Les producteurs hors-Québec devront maintenant faire face aux dépenses et aux heures supplémentaires consacrées à l’obtention d’ordonnances pour des médicaments d’usage courant. Crédit photo : Archives/TCN

Des prescriptions vétérinaires, comme au Québec

C’est une véritable révolution. Depuis le 1er décembre, les éleveurs des autres provinces canadiennes doivent, comme c’est le cas au Québec depuis longtemps, obtenir une prescription de leur vétérinaire pour se procurer un « antimicrobien d’importance médicale ». 

Cette mesure dévoilée par Santé Canada vise à préserver l’efficacité des antimicrobiens sur l’humain, puisque leur utilisation excessive tant chez ce dernier que chez les animaux a fait croître la résistance des bactéries aux antibiotiques. 

« Nous avons été l’un des derniers [pays à l’échelle mondiale] à emprunter cette voie », a déclaré la directrice générale de l’Association de nutrition animale du Canada (ANAC), Mélissa Dumont, au Bulletin des agriculteurs. 

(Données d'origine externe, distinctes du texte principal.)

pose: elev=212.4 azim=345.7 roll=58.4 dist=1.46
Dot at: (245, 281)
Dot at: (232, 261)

Dans le reste du Canada, une ordonnance vétérinaire sera désormais nécessaire pour l’achat de médicaments par l’entremise des meuneries et des comptoirs agricoles notamment. Du côté des vétérinaires, pour émettre une ordonnance, il faudra prouver ou documenter qu’une relation vétérinaire client-patient existe et non seulement qu’un producteur a reçu des services dans le passé. 

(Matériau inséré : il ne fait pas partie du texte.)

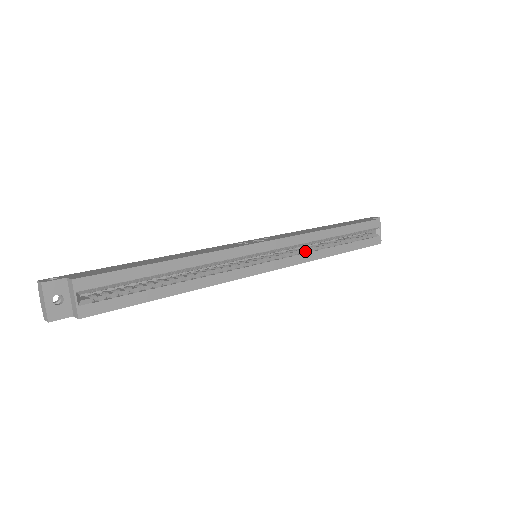
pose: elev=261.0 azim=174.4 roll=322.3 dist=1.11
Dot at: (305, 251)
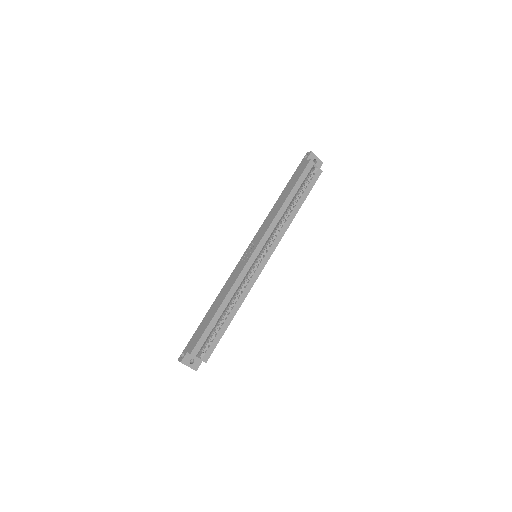
Dot at: (279, 229)
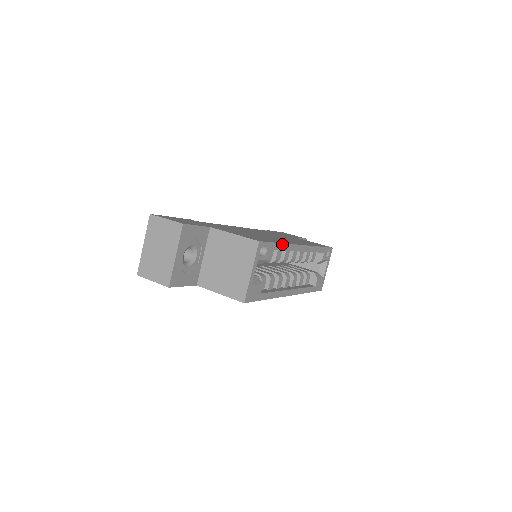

Stephen Hutton, propriétaire d’un magasin d’intrants agricoles à St. Marys, en Ontario, affirme que l’effet global sur son entreprise devrait être mineur, mais compatit avec les producteurs qui devront maintenant faire face aux dépenses et aux heures supplémentaires consacrées à l’obtention d’ordonnances pour des médicaments d’usage courant.